The waste that arises at these various stages can be gaseous, liquid or solid. For some forms of gaseous waste, for instance radon in underground uranium mines, measurements are rarely attempted, and management consists in reducing exposures rather than measuring or capturing existing levels, even though gases like radon are extremely harmful. In some cases, radioactivity is filtered out of exhaust gases and injected with liquid effluents into the sea, which is another form of reducing immediate exposure, without reducing toxicity at the source. Solid forms of waste are generally the most stable and easiest to manage, and a substantial aim in policy is therefore commonly to convert less stable waste forms into more manageable solid forms. For example, reprocessing of spent fuel produces a waste stream of boiling and radioactive nitric acid, which is then subject to evaporation and turned into a vitrified (glass) product.

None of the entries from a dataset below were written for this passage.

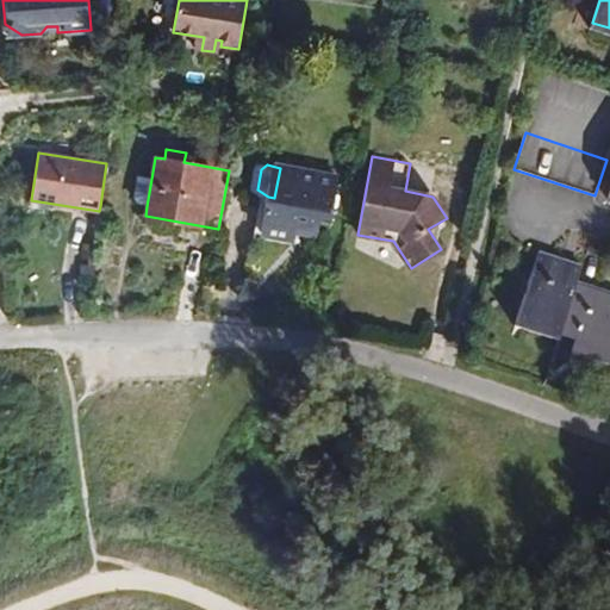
[(274,198),(268,197),(261,235),(293,242),(297,226),(328,232),(338,178),(280,166),(280,168),(274,198)]
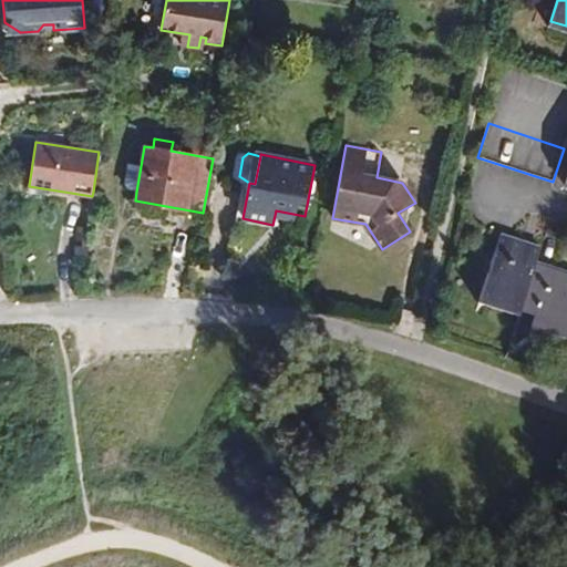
[(136,192),(141,166),(127,164),(123,184),(127,189),(136,192)]
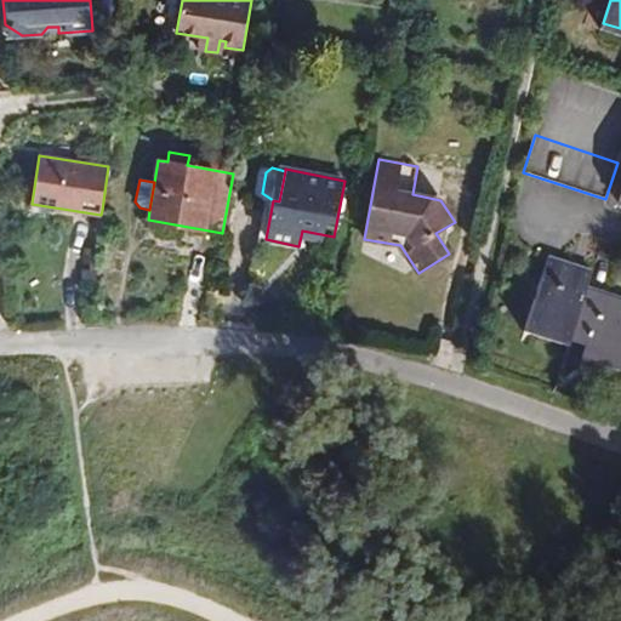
[(620,298),(587,289),(592,272),(547,257),(525,325),(586,345),(585,351),(620,363),(620,298)]
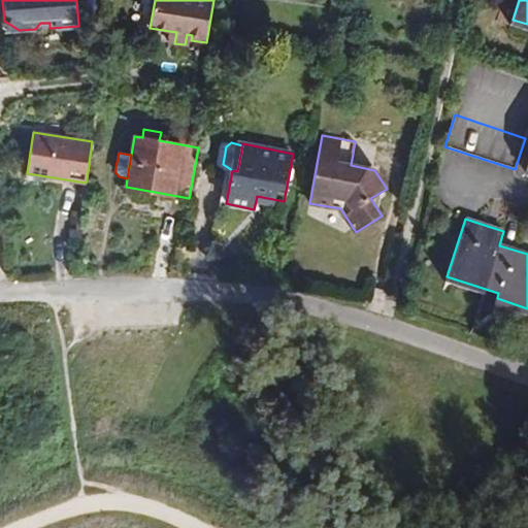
All buildings are outlined.
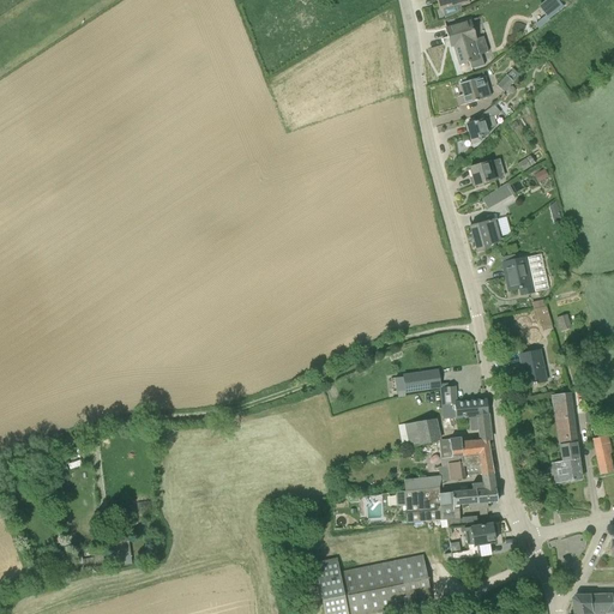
[(437,0),(440,10),(440,8),(443,8),(445,18),(462,11),(461,6),(469,4),(468,0),(437,0)]
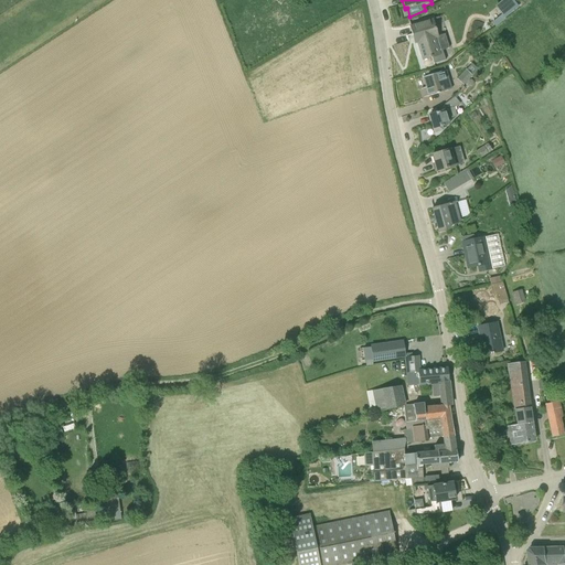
[(501,14),(504,19),(520,7),(513,0),(503,0),(496,7),(501,14)]
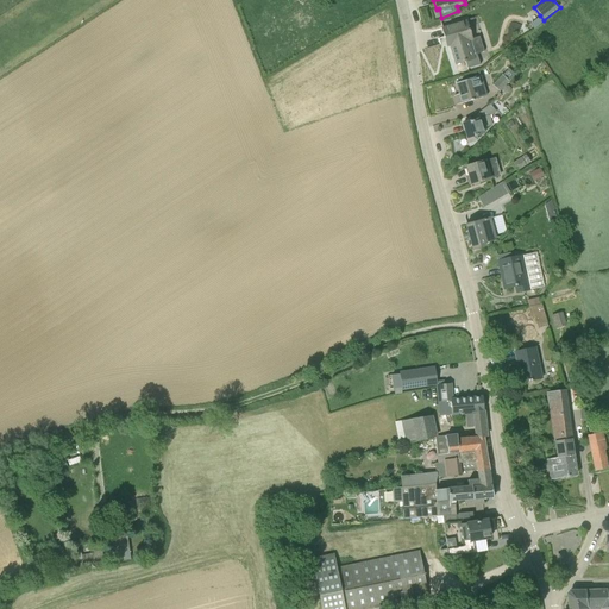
[(544,20),(540,16),(533,20),(538,25),(544,20)]
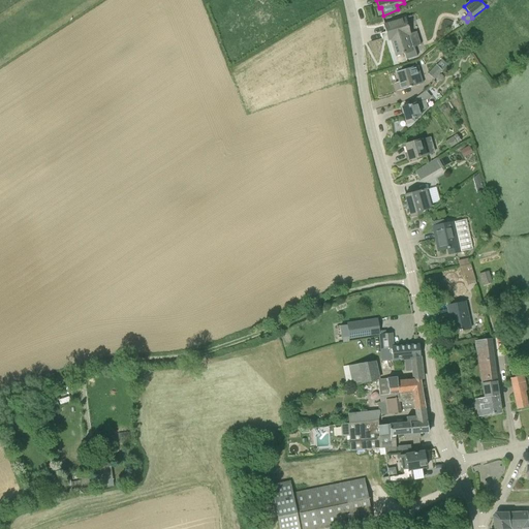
[(383,25),(389,40),(391,40),(396,56),(404,53),(406,60),(416,57),(413,47),(411,48),(408,36),(411,35),(406,18),(394,22),(383,25)]
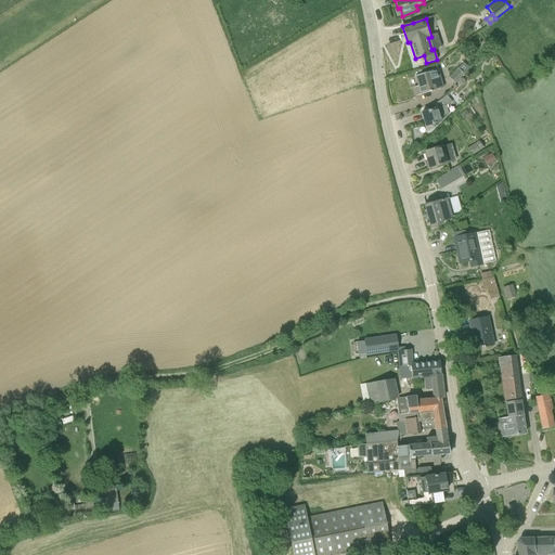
[(486,51),(481,60),(489,64),(493,56),(486,51)]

Along the four stages of the nuclear fuel chain, a variety of waste types occur:
URANIUM MINING, MILLING, PROCESSING AND FUEL FABRICATION
An important waste and major health risk is radon gas in underground uranium mines. Radon gas is an alpha emitter and decays to solid polonium, which has similar characteristics. Another source of radioactivity from uranium mining of any kind is the persistent presence of uranium, which decays into radon, in mine tailings: waste heaps of discarded rock material from mining operations. These tailings take up very large volumes and can cause significant health problems, especially in developing countries, where management practices are sometimes poor. Because radon is released as a gas, it is not possible to directly capture it. The other stages of uranium processing (conversion, enrichment and fuel fabrication) produce very limited amounts of waste.